No, assolutamente no. Saremo sicuramente ancora lontani da tutta la potenza rinnovabile necessaria a eliminare l’uso delle fonti fossili. E nella migliore delle ipotesi – ancora teorica! – avremmo creato un diagramma di produzione con punte particolarmente elevate in pieno giorno e nel periodo estivo.
E per il resto della giornata? E, soprattutto, per il resto dell’anno?
Cominciare a mettere già ora a terra quanto più eolico possibile è proprio una idea peregrina? Una pratica inutile? Da contrastare? - La fonte eolica è stata oggetto di interessi mafiosi, disonesti, molte cose sono state fatte male. Certo, non si può negare, anche se per fortuna il malaffare è stato fortemente limitato da quando la remunerazione della produzione avviene in base all’energia effettivamente prodotta. Ma, mi chiedo: è la sola attività che in Italia, e non solo in Italia, è oggetto di appetiti disonesti, o viene gestita allo scopo di far soldi o viene fatta male?
Facciamo a meno di fare anche tutte le altre che presentano questi pericoli?
Lasciamo dove sono le immondizie? Non asfaltiamo più le strade? Non distribuiamo le licenze di costruzione o quelle produttive? Non facciamo più ospedali? Non organizziamo più le mense scolastiche? Non assistiamo più i migranti?

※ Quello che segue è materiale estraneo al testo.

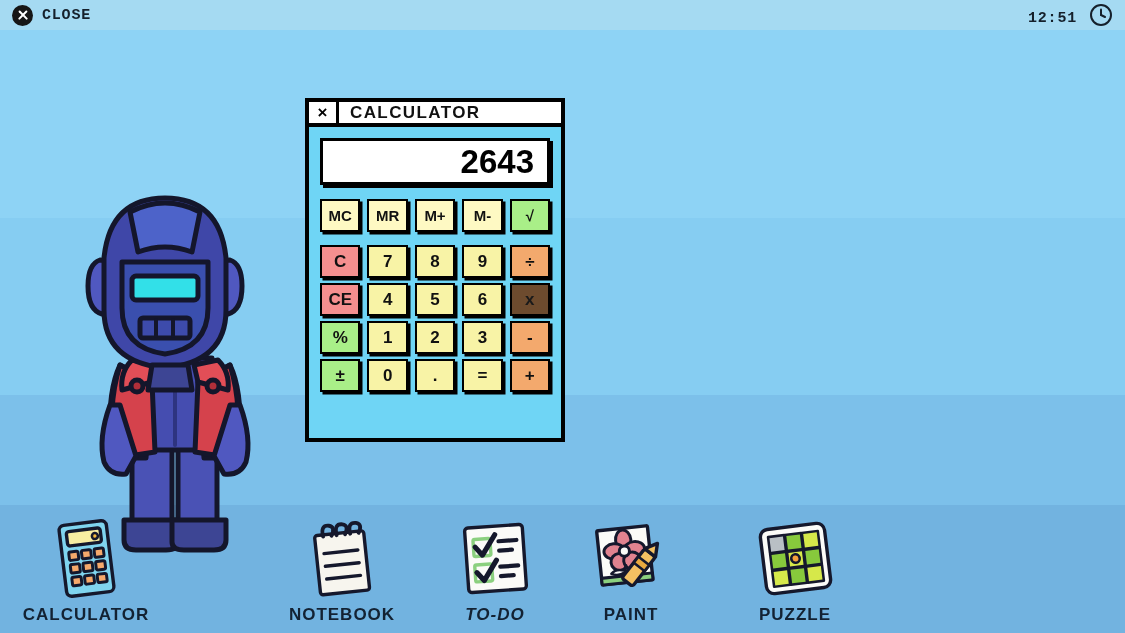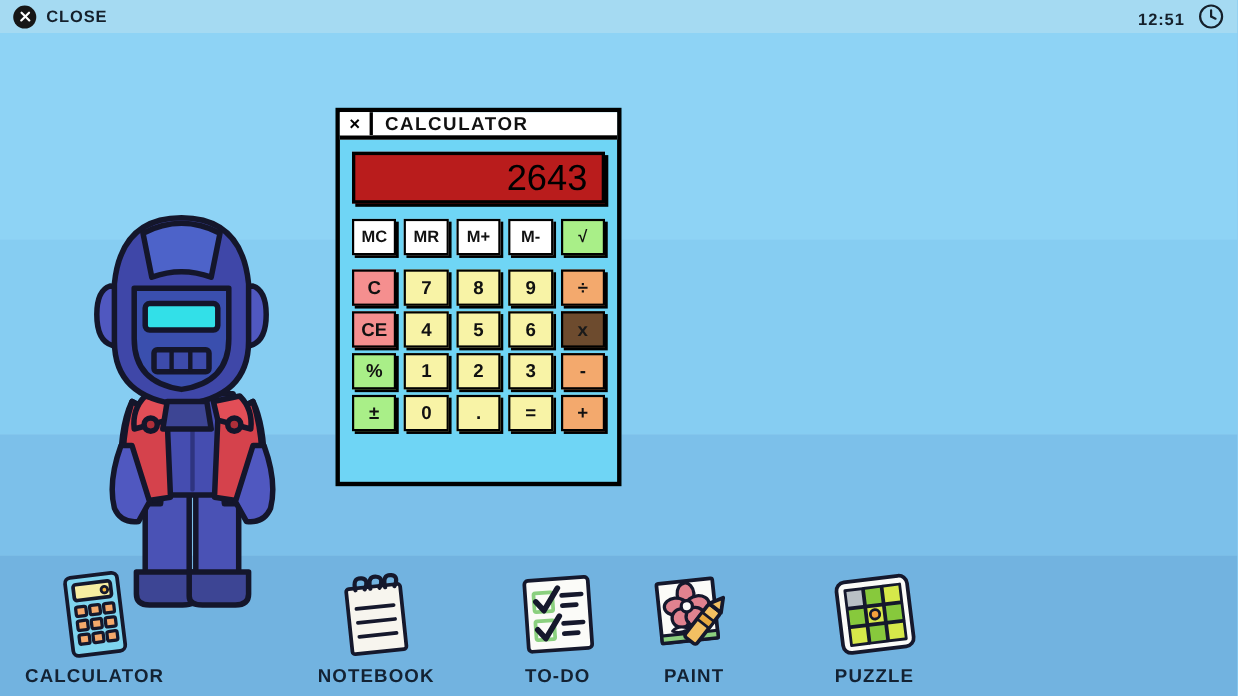--- a/index.html
+++ b/index.html
@@ -25,6 +25,7 @@
     display:flex; align-items:center; justify-content:space-between;
     padding:0 12px;
     z-index:40;
+    font-family:Liberation Mono, monospace;
   }
   .tb-left { display:flex; align-items:center; gap:9px; }
   .tb-right { display:flex; align-items:flex-end; gap:12px; }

Ecc. ecc. ecc.
Continuo sino a riempire la pagina?
L’eolico è una fonte di cui non possiamo privarci, non può sottostare a tutta una serie di blocchi che ne impediscono lo sviluppo e va installato semplicemente – salvo condizioni particolarissime! – se e dove la sua collocazione rispetti questi due criteri essenziali:
- la ventosità del luogo deve essere tale da garantire che nei 20-25 anni della sua esistenza (prima di schiattare!) produca molta più energia di quella che è servita a montarlo e servirà per smontarlo. Magari investendo ed esaurendo per primi tutti i bassi fondali marini sufficientemente ventosi.
- dev’essere inserito in una rete in grado di accettare e sfruttare permanentemente sino all’ultimo kWh che saprà produrre. (aspetto da garantire anche al fotovoltaico).
In linea di principio questo è il criterio corretto da applicare. In effetti, potrebbe essere un problema di difficile soluzione, risolvibile solo con enormi accumuli (?) o con una rete fortemente interconnessa a livello internazionale, a coprire fusi orari o latitudini diverse. I picchi di una realtà in quel caso verrebbero assorbiti dai consumi di un’altra, lontana migliaia di chilometri o interessata da orari diversi, e viceversa.
Per una più facile gestione, potrebbe risultare meno problematico non immettere in rete almeno parte dei picchi, accettando la perdita di efficienza del sistema. Questo comporterebbe la necessità di installare un quantitativo maggiore di impianti rinnovabili. Rendendo ancora più urgente installarne tanti e subito.
Se vogliamo tentare di salvarci dobbiamo sviluppare le energie rinnovabili quanto più velocemente e massicciamente possibile, pur rinunciando a qualcosa. Certo il meno possibile, teniamoci care le cose che ci piacciono, ma facciamo tutto quanto è nelle nostre possibilità per mantenerne almeno una parte a disposizione anche delle generazioni future.